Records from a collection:
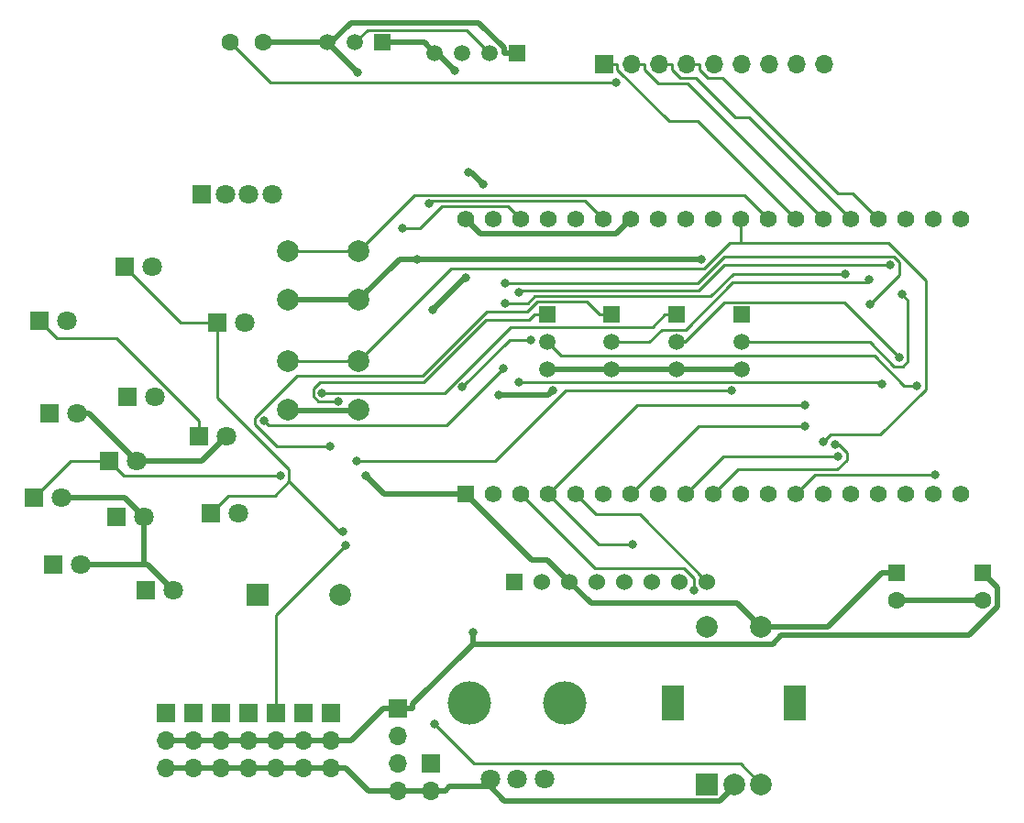
<source format=gbr>
G04 #@! TF.GenerationSoftware,KiCad,Pcbnew,(5.1.0)-1*
G04 #@! TF.CreationDate,2019-05-12T21:15:30+02:00*
G04 #@! TF.ProjectId,ESP32 dev board,45535033-3220-4646-9576-20626f617264,rev?*
G04 #@! TF.SameCoordinates,Original*
G04 #@! TF.FileFunction,Copper,L1,Top*
G04 #@! TF.FilePolarity,Positive*
%FSLAX46Y46*%
G04 Gerber Fmt 4.6, Leading zero omitted, Abs format (unit mm)*
G04 Created by KiCad (PCBNEW (5.1.0)-1) date 2019-05-12 21:15:30*
%MOMM*%
%LPD*%
G04 APERTURE LIST*
%ADD10O,1.700000X1.700000*%
%ADD11R,1.700000X1.700000*%
%ADD12C,1.500000*%
%ADD13R,1.500000X1.500000*%
%ADD14C,1.800000*%
%ADD15R,1.800000X1.800000*%
%ADD16C,1.560000*%
%ADD17R,1.560000X1.560000*%
%ADD18C,1.524000*%
%ADD19R,1.524000X1.524000*%
%ADD20C,1.600000*%
%ADD21R,1.600000X1.600000*%
%ADD22C,2.000000*%
%ADD23R,2.000000X2.000000*%
%ADD24C,4.000000*%
%ADD25R,2.000000X3.200000*%
%ADD26C,0.800000*%
%ADD27C,0.508000*%
%ADD28C,0.254000*%
G04 APERTURE END LIST*
D10*
X41000000Y-72120000D03*
X41000000Y-69580000D03*
X41000000Y-67040000D03*
D11*
X41000000Y-64500000D03*
D10*
X44000000Y-72120000D03*
D11*
X44000000Y-69580000D03*
D10*
X80320000Y-5000000D03*
X77780000Y-5000000D03*
X75240000Y-5000000D03*
X72700000Y-5000000D03*
X70160000Y-5000000D03*
X67620000Y-5000000D03*
X65080000Y-5000000D03*
X62540000Y-5000000D03*
D11*
X60000000Y-5000000D03*
D12*
X44380000Y-4000000D03*
X46920000Y-4000000D03*
X49460000Y-4000000D03*
D13*
X52000000Y-4000000D03*
D10*
X34780000Y-70040000D03*
X34780000Y-67500000D03*
D11*
X34780000Y-64960000D03*
D10*
X32240000Y-70040000D03*
X32240000Y-67500000D03*
D11*
X32240000Y-64960000D03*
D10*
X29700000Y-70040000D03*
X29700000Y-67500000D03*
D11*
X29700000Y-64960000D03*
D10*
X27160000Y-70040000D03*
X27160000Y-67500000D03*
D11*
X27160000Y-64960000D03*
D10*
X24620000Y-70040000D03*
X24620000Y-67500000D03*
D11*
X24620000Y-64960000D03*
D10*
X22080000Y-70040000D03*
X22080000Y-67500000D03*
D11*
X22080000Y-64960000D03*
D10*
X19540000Y-70040000D03*
X19540000Y-67500000D03*
D11*
X19540000Y-64960000D03*
D14*
X29337000Y-17018000D03*
X27178000Y-17018000D03*
X25019000Y-17018000D03*
D15*
X22860000Y-17018000D03*
D14*
X10414000Y-28702000D03*
D15*
X7874000Y-28702000D03*
D16*
X92960000Y-19300000D03*
X90420000Y-19300000D03*
X87880000Y-19300000D03*
X85340000Y-19300000D03*
X82800000Y-19300000D03*
X80260000Y-19300000D03*
X77720000Y-19300000D03*
X75180000Y-19300000D03*
X72640000Y-19300000D03*
X70100000Y-19300000D03*
X67560000Y-19300000D03*
X65020000Y-19300000D03*
X62480000Y-19300000D03*
X59940000Y-19300000D03*
X57400000Y-19300000D03*
X54860000Y-19300000D03*
X52320000Y-19300000D03*
X49780000Y-19300000D03*
X47240000Y-19300000D03*
X90420000Y-44700000D03*
X87880000Y-44700000D03*
X85340000Y-44700000D03*
X82800000Y-44700000D03*
X80260000Y-44700000D03*
X77720000Y-44700000D03*
X75180000Y-44700000D03*
X72640000Y-44700000D03*
X70100000Y-44700000D03*
X67560000Y-44700000D03*
X65020000Y-44700000D03*
X62480000Y-44700000D03*
X59940000Y-44700000D03*
X57400000Y-44700000D03*
X54860000Y-44700000D03*
X52320000Y-44700000D03*
X92960000Y-44700000D03*
X49780000Y-44700000D03*
D17*
X47240000Y-44700000D03*
D18*
X69515000Y-52800000D03*
X66975000Y-52800000D03*
X64435000Y-52800000D03*
X61895000Y-52800000D03*
X59355000Y-52800000D03*
X56815000Y-52800000D03*
X54275000Y-52800000D03*
D19*
X51735000Y-52800000D03*
D20*
X95000000Y-54500000D03*
D21*
X95000000Y-52000000D03*
D20*
X87000000Y-54500000D03*
D21*
X87000000Y-52000000D03*
D22*
X35600000Y-54000000D03*
D23*
X28000000Y-54000000D03*
D20*
X28500000Y-3000000D03*
X25500000Y-3000000D03*
D24*
X56400000Y-64000000D03*
X47600000Y-64000000D03*
D14*
X54500000Y-71000000D03*
X52000000Y-71000000D03*
X49500000Y-71000000D03*
D23*
X69500000Y-71500000D03*
D22*
X72000000Y-71500000D03*
X74500000Y-71500000D03*
D25*
X66400000Y-64000000D03*
X77600000Y-64000000D03*
D22*
X69500000Y-57000000D03*
X74500000Y-57000000D03*
X37340000Y-22260000D03*
X37340000Y-26760000D03*
X30840000Y-22260000D03*
X30840000Y-26760000D03*
X37340000Y-32420000D03*
X37340000Y-36920000D03*
X30840000Y-32420000D03*
X30840000Y-36920000D03*
D13*
X39540000Y-3000000D03*
D12*
X34460000Y-3000000D03*
X37000000Y-3000000D03*
D14*
X20220000Y-53590000D03*
D15*
X17680000Y-53590000D03*
D14*
X25160000Y-39400000D03*
D15*
X22620000Y-39400000D03*
D14*
X9910000Y-45040000D03*
D15*
X7370000Y-45040000D03*
D14*
X18490000Y-35690000D03*
D15*
X15950000Y-35690000D03*
D14*
X16870000Y-41680000D03*
D15*
X14330000Y-41680000D03*
D14*
X17540000Y-46810000D03*
D15*
X15000000Y-46810000D03*
D14*
X11640000Y-51220000D03*
D15*
X9100000Y-51220000D03*
D14*
X11330000Y-37240000D03*
D15*
X8790000Y-37240000D03*
D14*
X26220000Y-46460000D03*
D15*
X23680000Y-46460000D03*
D14*
X18260000Y-23690000D03*
D15*
X15720000Y-23690000D03*
D14*
X26850000Y-28890000D03*
D15*
X24310000Y-28890000D03*
D13*
X54727000Y-28118800D03*
D12*
X54727000Y-33198800D03*
X54727000Y-30658800D03*
D13*
X60727000Y-28118800D03*
D12*
X60727000Y-33198800D03*
X60727000Y-30658800D03*
D13*
X66727000Y-28118800D03*
D12*
X66727000Y-33198800D03*
X66727000Y-30658800D03*
D13*
X72727000Y-28118800D03*
D12*
X72727000Y-33198800D03*
X72727000Y-30658800D03*
D26*
X46228000Y-5588000D03*
X47498000Y-14986000D03*
X48867651Y-16101651D03*
X55286801Y-35137199D03*
X50292000Y-35560000D03*
X47240000Y-24713300D03*
X44196000Y-27686000D03*
X37994600Y-42979300D03*
X37210700Y-5730200D03*
X69010700Y-23008300D03*
X42777700Y-23008300D03*
X88900000Y-34708500D03*
X84510200Y-24887400D03*
X87295200Y-32084800D03*
X87496900Y-26271400D03*
X47888100Y-57447200D03*
X35462600Y-36128400D03*
X34725000Y-40256400D03*
X33959000Y-35347100D03*
X37175900Y-41695000D03*
X71800200Y-35129200D03*
X44370500Y-65945400D03*
X81633400Y-41199500D03*
X81344500Y-40139200D03*
X78522500Y-36529700D03*
X62625500Y-49373600D03*
X61132200Y-6674300D03*
X78595100Y-38425700D03*
X80280600Y-39841600D03*
X50870300Y-27054000D03*
X82281600Y-24393600D03*
X50738700Y-33073000D03*
X28591600Y-37930100D03*
X50858400Y-25249600D03*
X84547600Y-27187500D03*
X52099500Y-26099200D03*
X86454700Y-23565700D03*
X52117800Y-34347900D03*
X85630800Y-34577700D03*
X68334800Y-53625500D03*
X30107900Y-42975200D03*
X35918200Y-48183200D03*
X90583100Y-42904700D03*
X36112500Y-49435500D03*
X43801300Y-17860800D03*
X46912200Y-34823500D03*
X53256900Y-30470100D03*
X41427400Y-20165060D03*
D27*
X44000000Y-72120000D02*
X41000000Y-72120000D01*
X44679200Y-72120000D02*
X44000000Y-72120000D01*
X44679200Y-72120000D02*
X45358300Y-72120000D01*
X34780000Y-70040000D02*
X36138300Y-70040000D01*
X36138300Y-70040000D02*
X38218300Y-72120000D01*
X38218300Y-72120000D02*
X41000000Y-72120000D01*
X32240000Y-70040000D02*
X34780000Y-70040000D01*
X29700000Y-70040000D02*
X32240000Y-70040000D01*
X27160000Y-70040000D02*
X29700000Y-70040000D01*
X24620000Y-70040000D02*
X27160000Y-70040000D01*
X22080000Y-70040000D02*
X24620000Y-70040000D01*
X19540000Y-70040000D02*
X22080000Y-70040000D01*
X62480000Y-19300000D02*
X61142200Y-20637800D01*
X61142200Y-20637800D02*
X48577800Y-20637800D01*
X48577800Y-20637800D02*
X47240000Y-19300000D01*
X87000000Y-54500000D02*
X95000000Y-54500000D01*
X49500000Y-71736400D02*
X45741900Y-71736400D01*
X45741900Y-71736400D02*
X45358300Y-72120000D01*
X72000000Y-71500000D02*
X72000000Y-71726600D01*
X72000000Y-71726600D02*
X70694300Y-73032300D01*
X70694300Y-73032300D02*
X50795900Y-73032300D01*
X50795900Y-73032300D02*
X49500000Y-71736400D01*
X49500000Y-71736400D02*
X49500000Y-71000000D01*
X39540000Y-3000000D02*
X43380000Y-3000000D01*
X43380000Y-3000000D02*
X44380000Y-4000000D01*
X60727000Y-33198800D02*
X54727000Y-33198800D01*
X66727000Y-33198800D02*
X60727000Y-33198800D01*
X72727000Y-33198800D02*
X66727000Y-33198800D01*
X44380000Y-4000000D02*
X44640000Y-4000000D01*
X44640000Y-4000000D02*
X46228000Y-5588000D01*
X47498000Y-14986000D02*
X47752000Y-14986000D01*
X47752000Y-14986000D02*
X48867651Y-16101651D01*
X55286801Y-35137199D02*
X54864000Y-35560000D01*
X54864000Y-35560000D02*
X50292000Y-35560000D01*
X47240000Y-24713300D02*
X47168700Y-24713300D01*
X47168700Y-24713300D02*
X44196000Y-27686000D01*
X37340000Y-26760000D02*
X41091700Y-23008300D01*
X47240000Y-44700000D02*
X39715300Y-44700000D01*
X39715300Y-44700000D02*
X37994600Y-42979300D01*
X56815000Y-52800000D02*
X54801900Y-50786900D01*
X54801900Y-50786900D02*
X53326900Y-50786900D01*
X53326900Y-50786900D02*
X47240000Y-44700000D01*
X34784900Y-3000000D02*
X34784900Y-3304400D01*
X34784900Y-3304400D02*
X37210700Y-5730200D01*
X50741700Y-4000000D02*
X50741700Y-3449500D01*
X50741700Y-3449500D02*
X48441500Y-1149300D01*
X48441500Y-1149300D02*
X36635600Y-1149300D01*
X36635600Y-1149300D02*
X34784900Y-3000000D01*
X34460000Y-3000000D02*
X34784900Y-3000000D01*
X56815000Y-52800000D02*
X58789000Y-54774000D01*
X58789000Y-54774000D02*
X72274000Y-54774000D01*
X72274000Y-54774000D02*
X74500000Y-57000000D01*
X30840000Y-36920000D02*
X30956700Y-37036700D01*
X30956700Y-37036700D02*
X37223300Y-37036700D01*
X37223300Y-37036700D02*
X37340000Y-36920000D01*
X87000000Y-52000000D02*
X85691700Y-52000000D01*
X85691700Y-52000000D02*
X80691700Y-57000000D01*
X80691700Y-57000000D02*
X74500000Y-57000000D01*
X28500000Y-3000000D02*
X34460000Y-3000000D01*
X52000000Y-4000000D02*
X50741700Y-4000000D01*
X30840000Y-26760000D02*
X37340000Y-26760000D01*
X42777700Y-23008300D02*
X69010700Y-23008300D01*
X41091700Y-23008300D02*
X42777700Y-23008300D01*
D28*
X22620000Y-39400000D02*
X22620000Y-37965000D01*
X22620000Y-37965000D02*
X14970300Y-30315300D01*
X14970300Y-30315300D02*
X9487300Y-30315300D01*
X9487300Y-30315300D02*
X7874000Y-28702000D01*
X54727000Y-30658800D02*
X55997000Y-31928800D01*
X55997000Y-31928800D02*
X84957800Y-31928800D01*
X84957800Y-31928800D02*
X87737500Y-34708500D01*
X87737500Y-34708500D02*
X88900000Y-34708500D01*
X60727000Y-30658800D02*
X64196600Y-30658800D01*
X64196600Y-30658800D02*
X65337000Y-29518400D01*
X65337000Y-29518400D02*
X67508000Y-29518400D01*
X67508000Y-29518400D02*
X71851500Y-25174900D01*
X71851500Y-25174900D02*
X84222700Y-25174900D01*
X84222700Y-25174900D02*
X84510200Y-24887400D01*
X66727000Y-30658800D02*
X67445700Y-30658800D01*
X67445700Y-30658800D02*
X71117100Y-26987400D01*
X71117100Y-26987400D02*
X82197800Y-26987400D01*
X82197800Y-26987400D02*
X87295200Y-32084800D01*
X87496900Y-26271400D02*
X88076600Y-26851100D01*
X88076600Y-26851100D02*
X88076600Y-32416600D01*
X88076600Y-32416600D02*
X87601900Y-32891300D01*
X87601900Y-32891300D02*
X86766200Y-32891300D01*
X86766200Y-32891300D02*
X84533700Y-30658800D01*
X84533700Y-30658800D02*
X72727000Y-30658800D01*
D27*
X47888100Y-58552900D02*
X42358300Y-64082700D01*
X42358300Y-64082700D02*
X42358300Y-64500000D01*
X95000000Y-52000000D02*
X96317400Y-53317400D01*
X96317400Y-53317400D02*
X96317400Y-55120700D01*
X96317400Y-55120700D02*
X93675700Y-57762400D01*
X93675700Y-57762400D02*
X76387700Y-57762400D01*
X76387700Y-57762400D02*
X75597200Y-58552900D01*
X75597200Y-58552900D02*
X47888100Y-58552900D01*
X47888100Y-57447200D02*
X47888100Y-58552900D01*
X41000000Y-64500000D02*
X39641700Y-64500000D01*
X34780000Y-67500000D02*
X36641700Y-67500000D01*
X36641700Y-67500000D02*
X39641700Y-64500000D01*
X32240000Y-67500000D02*
X34780000Y-67500000D01*
X29700000Y-67500000D02*
X32240000Y-67500000D01*
X27160000Y-67500000D02*
X29700000Y-67500000D01*
X24620000Y-67500000D02*
X27160000Y-67500000D01*
X22080000Y-67500000D02*
X24620000Y-67500000D01*
X19540000Y-67500000D02*
X22080000Y-67500000D01*
X11330000Y-37240000D02*
X12430000Y-37240000D01*
X12430000Y-37240000D02*
X16870000Y-41680000D01*
X17540000Y-51220000D02*
X17850000Y-51220000D01*
X17850000Y-51220000D02*
X20220000Y-53590000D01*
X11640000Y-51220000D02*
X17540000Y-51220000D01*
X17540000Y-51220000D02*
X17540000Y-46810000D01*
X25160000Y-39400000D02*
X22880000Y-41680000D01*
X22880000Y-41680000D02*
X16870000Y-41680000D01*
X9910000Y-45040000D02*
X15770000Y-45040000D01*
X15770000Y-45040000D02*
X17540000Y-46810000D01*
X41000000Y-64500000D02*
X42358300Y-64500000D01*
D28*
X54727000Y-28118800D02*
X53595700Y-28118800D01*
X35462600Y-36128400D02*
X33614100Y-36128400D01*
X33614100Y-36128400D02*
X33169500Y-35683800D01*
X33169500Y-35683800D02*
X33169500Y-34977500D01*
X33169500Y-34977500D02*
X33764600Y-34382400D01*
X33764600Y-34382400D02*
X43373200Y-34382400D01*
X43373200Y-34382400D02*
X49128500Y-28627100D01*
X49128500Y-28627100D02*
X53087400Y-28627100D01*
X53087400Y-28627100D02*
X53595700Y-28118800D01*
X60727000Y-28118800D02*
X59595700Y-28118800D01*
X59595700Y-28118800D02*
X58433500Y-26956600D01*
X58433500Y-26956600D02*
X53804100Y-26956600D01*
X53804100Y-26956600D02*
X52896000Y-27864700D01*
X52896000Y-27864700D02*
X49171900Y-27864700D01*
X49171900Y-27864700D02*
X43235200Y-33801400D01*
X43235200Y-33801400D02*
X31612400Y-33801400D01*
X31612400Y-33801400D02*
X27753000Y-37660800D01*
X27753000Y-37660800D02*
X27753000Y-38253400D01*
X27753000Y-38253400D02*
X29756000Y-40256400D01*
X29756000Y-40256400D02*
X34725000Y-40256400D01*
X65595700Y-28118800D02*
X64464400Y-29250100D01*
X64464400Y-29250100D02*
X51380900Y-29250100D01*
X51380900Y-29250100D02*
X45283900Y-35347100D01*
X45283900Y-35347100D02*
X33959000Y-35347100D01*
X66727000Y-28118800D02*
X65595700Y-28118800D01*
X71800200Y-35129200D02*
X56462400Y-35129200D01*
X56462400Y-35129200D02*
X49896600Y-41695000D01*
X49896600Y-41695000D02*
X37175900Y-41695000D01*
X67560000Y-44700000D02*
X71060500Y-41199500D01*
X71060500Y-41199500D02*
X81633400Y-41199500D01*
X44370500Y-65945400D02*
X48030300Y-69605200D01*
X48030300Y-69605200D02*
X72605200Y-69605200D01*
X72605200Y-69605200D02*
X74500000Y-71500000D01*
X70100000Y-44700000D02*
X72403700Y-42396300D01*
X72403700Y-42396300D02*
X81552900Y-42396300D01*
X81552900Y-42396300D02*
X82414800Y-41534400D01*
X82414800Y-41534400D02*
X82414800Y-40856100D01*
X82414800Y-40856100D02*
X81697900Y-40139200D01*
X81697900Y-40139200D02*
X81344500Y-40139200D01*
X54860000Y-44700000D02*
X63030300Y-36529700D01*
X63030300Y-36529700D02*
X78522500Y-36529700D01*
X62625500Y-49373600D02*
X59533600Y-49373600D01*
X59533600Y-49373600D02*
X54860000Y-44700000D01*
X25500000Y-3000000D02*
X29174300Y-6674300D01*
X29174300Y-6674300D02*
X61132200Y-6674300D01*
X62480000Y-44700000D02*
X68754300Y-38425700D01*
X68754300Y-38425700D02*
X78595100Y-38425700D01*
X75180000Y-19300000D02*
X72954400Y-17074400D01*
X72954400Y-17074400D02*
X42525600Y-17074400D01*
X42525600Y-17074400D02*
X37340000Y-22260000D01*
X30840000Y-22260000D02*
X37340000Y-22260000D01*
X72640000Y-21525100D02*
X86238600Y-21525100D01*
X86238600Y-21525100D02*
X89714400Y-25000900D01*
X89714400Y-25000900D02*
X89714400Y-35007400D01*
X89714400Y-35007400D02*
X85514700Y-39207100D01*
X85514700Y-39207100D02*
X80915100Y-39207100D01*
X80915100Y-39207100D02*
X80280600Y-39841600D01*
X37340000Y-32420000D02*
X45886300Y-23873700D01*
X45886300Y-23873700D02*
X69255100Y-23873700D01*
X69255100Y-23873700D02*
X71603700Y-21525100D01*
X71603700Y-21525100D02*
X72640000Y-21525100D01*
X72640000Y-21525100D02*
X72640000Y-19300000D01*
X30840000Y-32420000D02*
X37340000Y-32420000D01*
X82281600Y-24393600D02*
X71913800Y-24393600D01*
X71913800Y-24393600D02*
X69859100Y-26448300D01*
X69859100Y-26448300D02*
X53593600Y-26448300D01*
X53593600Y-26448300D02*
X52987900Y-27054000D01*
X52987900Y-27054000D02*
X50870300Y-27054000D01*
X50738700Y-33073000D02*
X45473700Y-38338000D01*
X45473700Y-38338000D02*
X28999500Y-38338000D01*
X28999500Y-38338000D02*
X28591600Y-37930100D01*
X50858400Y-25249600D02*
X68677100Y-25249600D01*
X68677100Y-25249600D02*
X71142400Y-22784300D01*
X71142400Y-22784300D02*
X86778500Y-22784300D01*
X86778500Y-22784300D02*
X87246400Y-23252200D01*
X87246400Y-23252200D02*
X87246400Y-24488700D01*
X87246400Y-24488700D02*
X84547600Y-27187500D01*
X52099500Y-26099200D02*
X52258700Y-25940000D01*
X52258700Y-25940000D02*
X68705500Y-25940000D01*
X68705500Y-25940000D02*
X71079800Y-23565700D01*
X71079800Y-23565700D02*
X86454700Y-23565700D01*
X85630800Y-34577700D02*
X85401000Y-34347900D01*
X85401000Y-34347900D02*
X52117800Y-34347900D01*
X52320000Y-44700000D02*
X59189600Y-51569600D01*
X59189600Y-51569600D02*
X67417400Y-51569600D01*
X67417400Y-51569600D02*
X68334800Y-52487000D01*
X68334800Y-52487000D02*
X68334800Y-53625500D01*
X37000000Y-3000000D02*
X38167700Y-1832300D01*
X38167700Y-1832300D02*
X47292300Y-1832300D01*
X47292300Y-1832300D02*
X49460000Y-4000000D01*
X69515000Y-52800000D02*
X63283500Y-46568500D01*
X63283500Y-46568500D02*
X59268500Y-46568500D01*
X59268500Y-46568500D02*
X57400000Y-44700000D01*
X14330000Y-41680000D02*
X15625200Y-42975200D01*
X15625200Y-42975200D02*
X30107900Y-42975200D01*
X14330000Y-41680000D02*
X10730000Y-41680000D01*
X10730000Y-41680000D02*
X7370000Y-45040000D01*
X24310000Y-28890000D02*
X24310000Y-35819700D01*
X24310000Y-35819700D02*
X30915500Y-42425200D01*
X30915500Y-42425200D02*
X30915500Y-43530400D01*
X30915500Y-43530400D02*
X29608200Y-44837700D01*
X29608200Y-44837700D02*
X25302300Y-44837700D01*
X25302300Y-44837700D02*
X23680000Y-46460000D01*
X30915500Y-43530400D02*
X35568300Y-48183200D01*
X35568300Y-48183200D02*
X35918200Y-48183200D01*
X15720000Y-23690000D02*
X20920000Y-28890000D01*
X20920000Y-28890000D02*
X24310000Y-28890000D01*
X77720000Y-44700000D02*
X79515300Y-42904700D01*
X79515300Y-42904700D02*
X90583100Y-42904700D01*
X67620000Y-5000000D02*
X68851300Y-5000000D01*
X85340000Y-19300000D02*
X82979800Y-16939800D01*
X82979800Y-16939800D02*
X81632800Y-16939800D01*
X81632800Y-16939800D02*
X70924300Y-6231300D01*
X70924300Y-6231300D02*
X69572400Y-6231300D01*
X69572400Y-6231300D02*
X68851300Y-5510200D01*
X68851300Y-5510200D02*
X68851300Y-5000000D01*
X66311300Y-5000000D02*
X66311300Y-5510200D01*
X66311300Y-5510200D02*
X67032400Y-6231300D01*
X67032400Y-6231300D02*
X68463900Y-6231300D01*
X68463900Y-6231300D02*
X72116200Y-9883600D01*
X72116200Y-9883600D02*
X73383600Y-9883600D01*
X73383600Y-9883600D02*
X82800000Y-19300000D01*
X65080000Y-5000000D02*
X66311300Y-5000000D01*
X63771300Y-5000000D02*
X63771300Y-5510200D01*
X63771300Y-5510200D02*
X65000700Y-6739600D01*
X65000700Y-6739600D02*
X67699600Y-6739600D01*
X67699600Y-6739600D02*
X80260000Y-19300000D01*
X62540000Y-5000000D02*
X63771300Y-5000000D01*
X61231300Y-5000000D02*
X61231300Y-5461800D01*
X61231300Y-5461800D02*
X65993300Y-10223800D01*
X65993300Y-10223800D02*
X68643800Y-10223800D01*
X68643800Y-10223800D02*
X77720000Y-19300000D01*
X60000000Y-5000000D02*
X61231300Y-5000000D01*
X29700000Y-64960000D02*
X29700000Y-55848000D01*
X29700000Y-55848000D02*
X36112500Y-49435500D01*
X59940000Y-19300000D02*
X58246600Y-17606600D01*
X58246600Y-17606600D02*
X44055500Y-17606600D01*
X44055500Y-17606600D02*
X43801300Y-17860800D01*
X53256900Y-30470100D02*
X51265600Y-30470100D01*
X51265600Y-30470100D02*
X46912200Y-34823500D01*
X42953340Y-20165060D02*
X41993085Y-20165060D01*
X45003500Y-18114900D02*
X42953340Y-20165060D01*
X41993085Y-20165060D02*
X41427400Y-20165060D01*
X51134900Y-18114900D02*
X45003500Y-18114900D01*
X52320000Y-19300000D02*
X51134900Y-18114900D01*
M02*

</source>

What to produce: Lines in the records above that carry the word "APERTURE" are to be located and copied.

Response area:
G04 APERTURE LIST*
G04 APERTURE END LIST*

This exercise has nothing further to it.